July 18, 2018

Dennis Prager’s Missed Immigration Opportunity

Dennis Prager makes some good videos promoting conservative economic principles. But his critique of immigration is tired and shopworn. It’s so played, in fact, that it’s older than America itself.

In a column yesterday in National Review, he wrote:

The vast majority of past immigrants changed their values, not America’s, when they came to this country. They came here to become American, not only in terms of language, citizenship,
and national identity, but also in terms of values. But while some immigrants still do, the majority does not…Tens of millions of people have been coming to America with non-American
values.

Each wave of immigrants has had its “these immigrants are different” detractors. Even Benjamin Franklin wrote in 1750s:

Few of their children in the country learn English… The signs in our streets have inscriptions in both languages … Unless the stream of their importation could be turned they will soon so outnumber us that all the advantages we have will not be able to preserve our language, and even our government will become precarious.

To whom was Franklin referring? Those pesky German immigrants. As recently as 1910, one-quarter of rural Wisconsin residents spoke exclusively German.

Catholics, Jews, Southern, Central, and Eastern Europeans have all faced the same discrimination as a unique threat to American culture. And they immigrated to the U.S. at much higher rates than today’s immigrants while only making the country stronger.

Prager calls the reality that America is a nation of immigrants “meaningless.”

“What else could America be?” he asks.

Well, it could be like Japan or Italy or Norway, whose ethnic populations date back millennia. In these countries, someone could plausibly say they are a citizen by blood. It would be crazy for an American, even one who traces his or her ancestors back to the Mayflower, to make the same claim. Because unlike the “old world,” we’re all only a few generations removed from immigrants. (Except, of course, Native Americans.) And we’re stronger because of it. Today’s immigrants are a proud continuation of this immigrant tradition.

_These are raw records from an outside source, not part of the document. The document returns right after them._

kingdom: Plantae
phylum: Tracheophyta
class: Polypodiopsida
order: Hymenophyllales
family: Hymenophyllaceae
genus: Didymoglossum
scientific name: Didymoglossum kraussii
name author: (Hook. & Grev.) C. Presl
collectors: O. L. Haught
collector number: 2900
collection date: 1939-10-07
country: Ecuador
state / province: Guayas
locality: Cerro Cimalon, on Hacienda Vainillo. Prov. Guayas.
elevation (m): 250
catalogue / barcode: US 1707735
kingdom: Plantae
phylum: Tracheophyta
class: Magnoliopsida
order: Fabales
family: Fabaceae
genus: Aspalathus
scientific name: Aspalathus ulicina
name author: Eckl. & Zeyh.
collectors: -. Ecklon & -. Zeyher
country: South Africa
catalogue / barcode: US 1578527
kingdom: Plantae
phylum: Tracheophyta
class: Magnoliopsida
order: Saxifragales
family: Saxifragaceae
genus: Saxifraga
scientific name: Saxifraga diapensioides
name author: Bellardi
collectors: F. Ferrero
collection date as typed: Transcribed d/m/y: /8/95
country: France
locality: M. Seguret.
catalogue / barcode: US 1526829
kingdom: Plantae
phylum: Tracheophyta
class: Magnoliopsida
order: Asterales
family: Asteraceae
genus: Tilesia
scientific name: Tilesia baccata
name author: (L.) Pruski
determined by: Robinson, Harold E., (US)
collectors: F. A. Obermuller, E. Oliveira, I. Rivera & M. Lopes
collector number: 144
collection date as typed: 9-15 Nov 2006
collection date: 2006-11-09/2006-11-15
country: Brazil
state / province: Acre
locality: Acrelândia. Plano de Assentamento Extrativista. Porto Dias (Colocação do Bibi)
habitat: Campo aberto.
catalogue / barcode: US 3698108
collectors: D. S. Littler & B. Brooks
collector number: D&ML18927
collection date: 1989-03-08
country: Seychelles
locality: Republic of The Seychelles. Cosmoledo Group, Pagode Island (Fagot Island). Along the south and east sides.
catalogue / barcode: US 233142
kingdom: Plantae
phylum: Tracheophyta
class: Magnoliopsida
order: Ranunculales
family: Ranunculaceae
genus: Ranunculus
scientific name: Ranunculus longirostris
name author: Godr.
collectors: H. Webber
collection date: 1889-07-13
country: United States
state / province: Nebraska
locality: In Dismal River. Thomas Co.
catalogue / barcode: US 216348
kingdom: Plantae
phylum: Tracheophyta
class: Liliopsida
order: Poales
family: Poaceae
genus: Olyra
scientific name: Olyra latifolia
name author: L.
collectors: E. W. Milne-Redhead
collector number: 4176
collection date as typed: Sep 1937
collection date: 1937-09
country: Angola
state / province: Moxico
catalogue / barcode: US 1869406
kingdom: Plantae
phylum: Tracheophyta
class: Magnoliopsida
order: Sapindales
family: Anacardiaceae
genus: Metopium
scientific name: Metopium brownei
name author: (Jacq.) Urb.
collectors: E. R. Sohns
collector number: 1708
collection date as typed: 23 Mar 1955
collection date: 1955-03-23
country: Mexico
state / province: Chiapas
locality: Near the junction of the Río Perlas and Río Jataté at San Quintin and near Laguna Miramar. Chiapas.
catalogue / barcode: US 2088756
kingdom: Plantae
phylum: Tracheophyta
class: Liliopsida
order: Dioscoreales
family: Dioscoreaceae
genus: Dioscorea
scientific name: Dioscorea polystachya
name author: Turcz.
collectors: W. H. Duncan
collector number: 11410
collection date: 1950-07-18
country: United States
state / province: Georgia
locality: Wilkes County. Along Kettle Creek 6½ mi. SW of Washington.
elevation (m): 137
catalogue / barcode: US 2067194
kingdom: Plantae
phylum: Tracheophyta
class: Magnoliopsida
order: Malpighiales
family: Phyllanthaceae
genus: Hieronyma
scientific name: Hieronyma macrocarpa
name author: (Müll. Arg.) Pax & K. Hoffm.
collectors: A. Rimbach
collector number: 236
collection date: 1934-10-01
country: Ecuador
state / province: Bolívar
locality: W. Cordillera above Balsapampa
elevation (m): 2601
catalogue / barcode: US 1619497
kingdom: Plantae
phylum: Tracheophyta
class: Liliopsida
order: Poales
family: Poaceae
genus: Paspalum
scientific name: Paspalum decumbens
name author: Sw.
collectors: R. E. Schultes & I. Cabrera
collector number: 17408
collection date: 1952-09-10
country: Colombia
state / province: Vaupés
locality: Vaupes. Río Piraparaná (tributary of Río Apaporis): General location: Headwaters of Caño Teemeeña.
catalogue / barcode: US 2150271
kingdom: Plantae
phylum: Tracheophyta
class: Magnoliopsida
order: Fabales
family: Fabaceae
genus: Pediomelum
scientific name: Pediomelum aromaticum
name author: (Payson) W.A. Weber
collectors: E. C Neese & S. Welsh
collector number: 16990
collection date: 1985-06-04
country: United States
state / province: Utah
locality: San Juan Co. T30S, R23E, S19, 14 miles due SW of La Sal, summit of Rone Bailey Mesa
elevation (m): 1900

Rather than engaging in the collectivist mindset of grouping immigrants as a threat to American values, Prager and conservatives should recognize the opportunity to ally themselves with immigrants, who actually share many conservative values. While immigrants may tend to prefer bigger government than conservatives, they also tend to be more 1) pro-family, 2) entrepreneurial, 3) religious, 4) anti-abortion, and 5) harder working than existing Americans.

In fact, immigrants would be a receptive audience to Prager’s videos. If he’s not willing to write them off as a lost cause.